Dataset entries
= = = = = = =
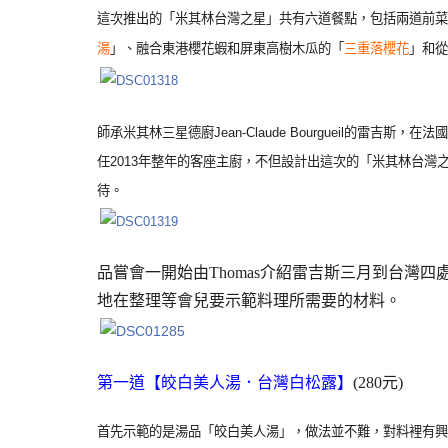
這次推出的「米其林台灣之星」共有六道餐點，包括兩道前菜
湯
」、融合東港櫻花蝦和屏東高樹木瓜的「
三重落櫻花
」和從
師承米其林三星德廚Jean-Claude Bourgueil的雷吉斯
任2013年整年的客座主廚，不但設計出這次的「米其林台
待。
品嘗會一開始由Thomas介紹雷吉斯三月到台灣
地在整理等會兒要示範料理所需要的材料。
第一道【皎白美人湯．台灣白松露】
(280元)
首先示範的是湯品「皎白美人湯」，做法並不難，對料裡有興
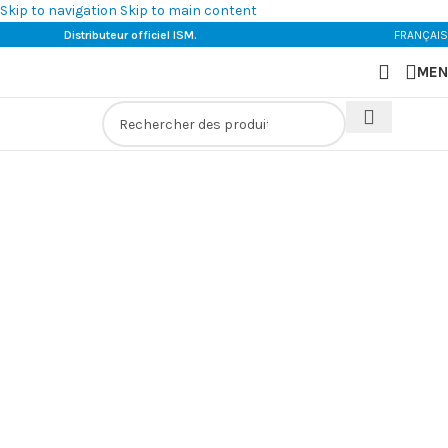
Skip to navigation
Skip to main content
Distributeur officiel ISM.
FRANÇAIS
MEN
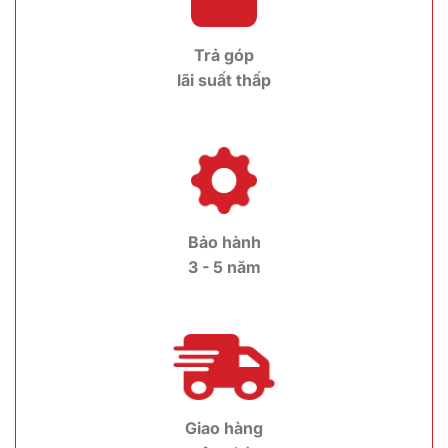
Trả góp
lãi suất thấp
Bảo hành
3 - 5 năm
Giao hàng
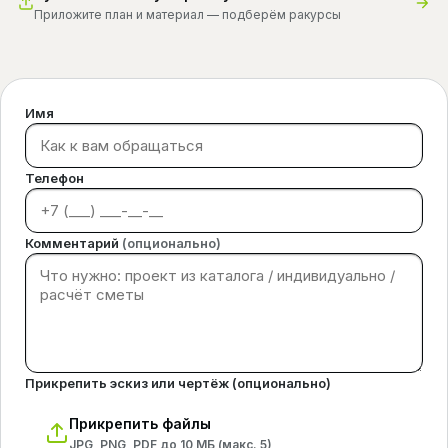
Приложите план и материал — подберём ракурсы
Имя
Телефон
Комментарий
(опционально)
Прикрепить эскиз или чертёж (опционально)
Прикрепить файлы
JPG, PNG, PDF до 10 МБ (макс.
5
)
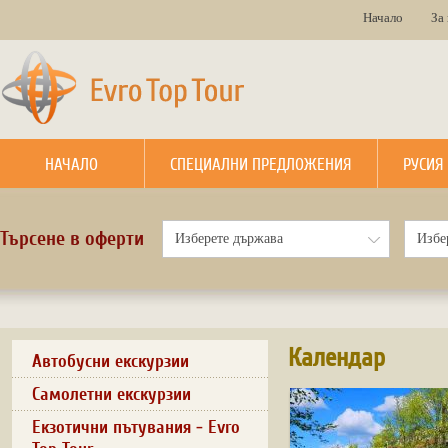
Начало
За
НАЧАЛО
СПЕЦИАЛНИ ПРЕДЛОЖЕНИЯ
РУСИЯ
Търсене в оферти
Календар
Автобусни екскурзии
Самолетни екскурзии
Екзотични пътувания - Evro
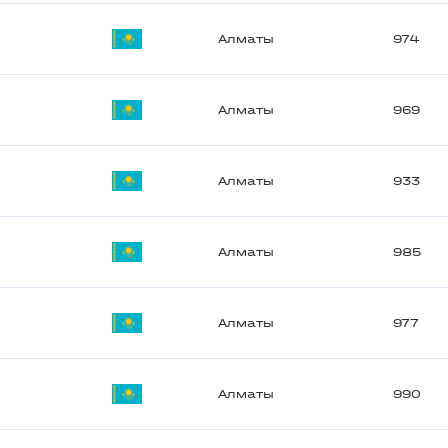
Алматы
974
Алматы
969
Алматы
933
Алматы
985
Алматы
977
Алматы
990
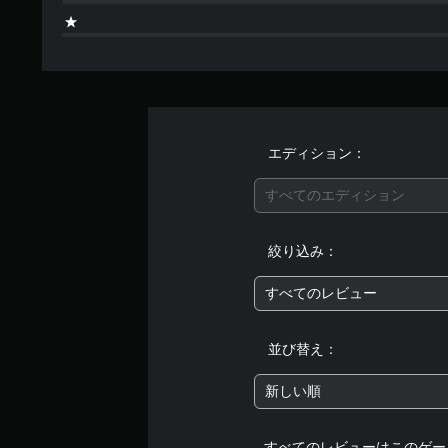
エディション：
すべてのエディション
絞り込み：
すべてのレビュー
並び替え：
新しい順
すべてのレビューはこのゲー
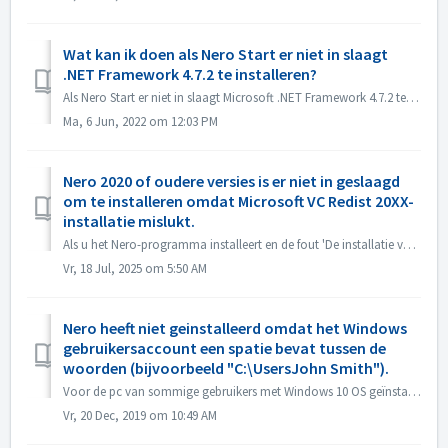
Wat kan ik doen als Nero Start er niet in slaagt
.NET Framework 4.7.2 te installeren?
Als Nero Start er niet in slaagt Microsoft .NET Framework 4.7.2 te installeren in Update Center, kunt u de volgende methoden proberen om het op te lossen. ...
Ma, 6 Jun, 2022 om 12:03 PM
Nero 2020 of oudere versies is er niet in geslaagd
om te installeren omdat Microsoft VC Redist 20XX-
installatie mislukt.
Als u het Nero-programma installeert en de fout 'De installatie van Microsoft VC Redist 2015-20xx (x86) is mislukt' ziet, volg dan de onderstaande s...
Vr, 18 Jul, 2025 om 5:50 AM
Nero heeft niet geinstalleerd omdat het Windows
gebruikersaccount een spatie bevat tussen de
woorden (bijvoorbeeld "C:\UsersJohn Smith").
Voor de pc van sommige gebruikers met Windows 10 OS geïnstalleerd, kan het Windows gebruikersaccount met spatie of speciale tekens problemen bij de installa...
Vr, 20 Dec, 2019 om 10:49 AM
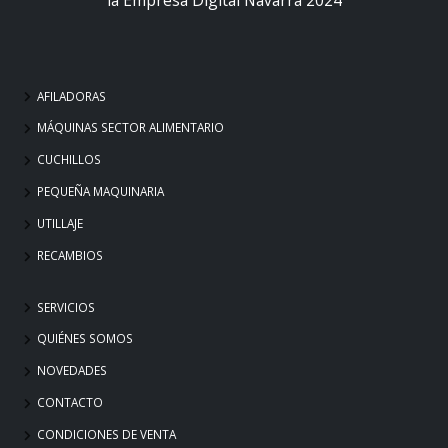
AFILADORAS
MÁQUINAS SECTOR ALIMENTARIO
CUCHILLOS
PEQUEÑA MAQUINARIA
UTILLAJE
RECAMBIOS
SERVICIOS
QUIÉNES SOMOS
NOVEDADES
CONTACTO
CONDICIONES DE VENTA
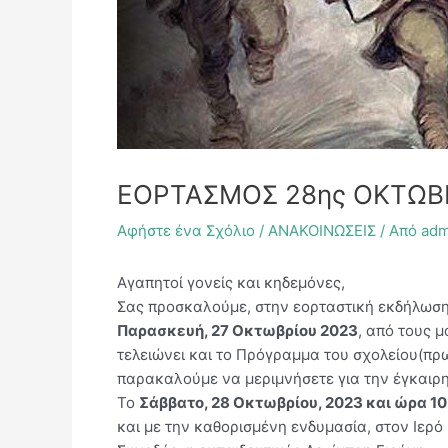
ΕΟΡΤΑΣΜΟΣ 28ης ΟΚΤΩΒ
Αφήστε ένα Σχόλιο
/
ΑΝΑΚΟΙΝΩΣΕΙΣ
/ Από
adm
Αγαπητοί γονείς και κηδεμόνες,
Σας προσκαλούμε, στην εορταστική εκδήλωση 
Παρασκευή, 27 Οκτωβρίου 2023
, από τους μ
τελειώνει και το Πρόγραμμα του σχολείου(πρ
παρακαλούμε να μεριμνήσετε για την έγκαιρ
Το
Σάββατο, 28 Οκτωβρίου, 2023 και ώρα 10
και με την καθορισμένη ενδυμασία, στον Ιερ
= = = = = = =
**Directions for this task:** Keep the pictures out and repeat exactly the lines from the beginning of the data through the line that contains "Skip to main content", both ends included.

**Answer area:**
這次推出的「米其林台灣之星」共有六道餐點，包括兩道前菜
湯
」、融合東港櫻花蝦和屏東高樹木瓜的「
三重落櫻花
」和從
師承米其林三星德廚Jean-Claude Bourgueil的雷吉斯
任2013年整年的客座主廚，不但設計出這次的「米其林台
待。
品嘗會一開始由Thomas介紹雷吉斯三月到台灣
地在整理等會兒要示範料理所需要的材料。
第一道【皎白美人湯．台灣白松露】
(280元)
首先示範的是湯品「皎白美人湯」，做法並不難，對料裡有興
Skip to navigation
Skip to main content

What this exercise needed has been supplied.